Mark_Solutions's picture

The file will have gone after the job failed and most likely the slashes are just a NBU way of writing things

Let me know what you find relating to my earlier post

Authorised Symantec Consultant

Don't forget to "Mark as Solution" if someones advice has solved your issue - and please bring back the Thumbs Up!!.

Kevin Lamb's picture

The vmbackup host (lonbfbnbumedia1) is a Win2008 R2 with an Intel Xeon 3.07GHz processor and 24Gb RAM, not sure where you got the Win2003 from?? the MSL library I am trying to Multiplex to is attached to the RHEL Master Server which is a DL580 G7 with 120Gb RAM

 

Kev

Mark_Solutions's picture

OK - so vmbackup host is a client passing data to media server (master)

Anything in the system or application event logs for either?

One other thing from the VMWare admin guide is a note about a limit on the number of connections per vCenter being 27 (NFC)

This is on a per disk basis so if the four clients being backed up between them have more than 27 disks it could cause a hang and i guess as it is supposed to be multiplexed backup this could cause it all to fail

How many disk would you have on the 4 you are backing up?

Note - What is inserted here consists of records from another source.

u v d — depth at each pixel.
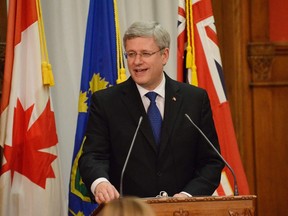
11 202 7.49
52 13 8.87
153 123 6.12
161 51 6.11
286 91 9.29
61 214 7.76
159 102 6.20
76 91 8.88
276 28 9.34
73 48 8.91
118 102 6.17
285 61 9.29
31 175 7.49
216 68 8.20
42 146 7.54
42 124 7.58
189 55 8.10
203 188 5.90
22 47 7.72
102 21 8.09
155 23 6.14
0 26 8.57
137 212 3.33
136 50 6.04
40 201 7.49
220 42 9.27
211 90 8.15
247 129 9.24
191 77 8.07
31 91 7.64
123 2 9.06
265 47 9.23
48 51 8.82
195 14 8.24
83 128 7.84
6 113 7.58
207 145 6.18
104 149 6.09
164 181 6.01
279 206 9.22
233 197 4.93
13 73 7.61
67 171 8.77
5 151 7.48
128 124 6.08
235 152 8.05
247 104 9.25
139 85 6.18
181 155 6.07
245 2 9.27
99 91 6.31
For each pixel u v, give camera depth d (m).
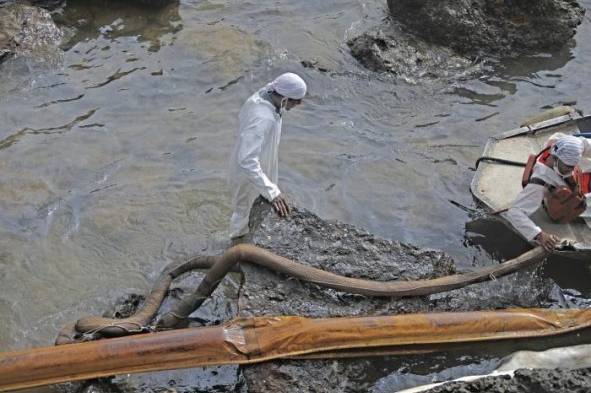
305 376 6.66
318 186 9.73
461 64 12.00
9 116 10.65
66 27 12.38
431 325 7.05
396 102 11.26
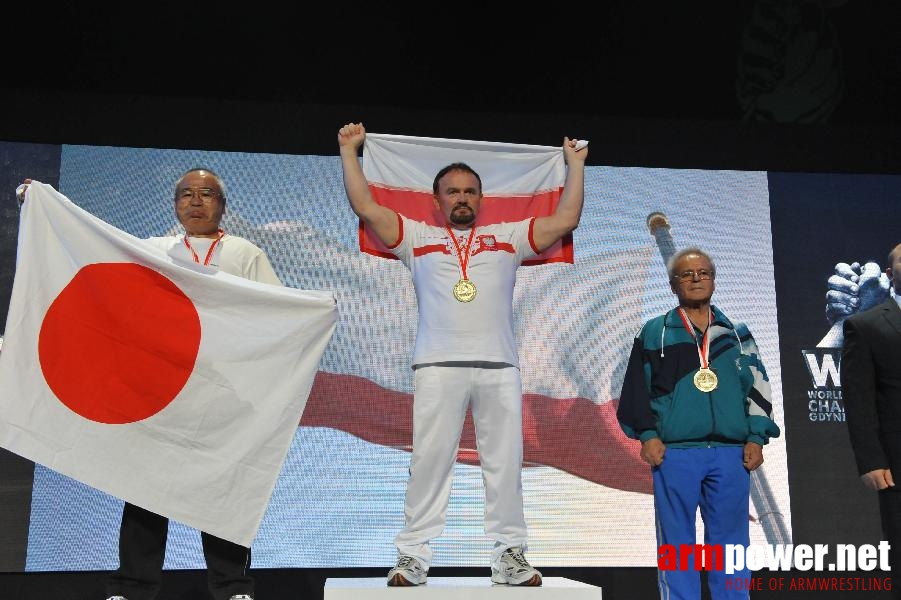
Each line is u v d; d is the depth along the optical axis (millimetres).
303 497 4352
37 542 4164
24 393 3117
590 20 4816
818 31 4922
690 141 4980
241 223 4613
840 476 4547
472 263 3412
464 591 3039
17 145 4520
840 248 4852
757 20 4883
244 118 4766
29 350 3158
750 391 3566
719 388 3484
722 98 4957
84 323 3229
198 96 4742
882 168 5027
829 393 4652
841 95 4988
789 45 4930
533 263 3674
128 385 3205
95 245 3301
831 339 4730
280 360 3309
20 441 3074
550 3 4789
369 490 4402
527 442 4508
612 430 4559
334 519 4352
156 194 4602
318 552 4312
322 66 4762
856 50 4949
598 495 4488
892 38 4926
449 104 4879
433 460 3268
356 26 4734
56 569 4156
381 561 4340
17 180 4488
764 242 4836
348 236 4664
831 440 4594
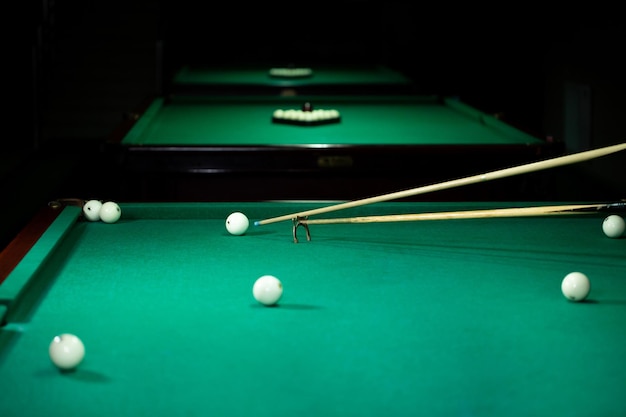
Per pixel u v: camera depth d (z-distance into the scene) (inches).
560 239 134.7
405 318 104.2
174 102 274.8
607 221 135.1
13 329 102.2
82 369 92.1
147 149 190.4
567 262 124.0
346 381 89.0
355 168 192.5
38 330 101.9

May also need to see the bpfis log from the vmbackup host - it would usually be bpfis that crashes although you log suggests it is something else

Authorised Symantec Consultant

Don't forget to "Mark as Solution" if someones advice has solved your issue - and please bring back the Thumbs Up!!.

Kevin Lamb's picture

Hi Mark,

Just checked the logs from the servers and I cannot see any errors at all, the 4 servers only have a C drive on them and we configure the VMBackup to discount datadisks, I have attached the bpfis from the vmbackup host.

Kev

AttachmentSize
112212.txt 96.47 KB

Mark_Solutions's picture

That looks OK - the answer i believe is in the disconnect between the Master and VMBackup Host when you use multiplexing but if there are no app crashes then i cannot quite put my finger on it.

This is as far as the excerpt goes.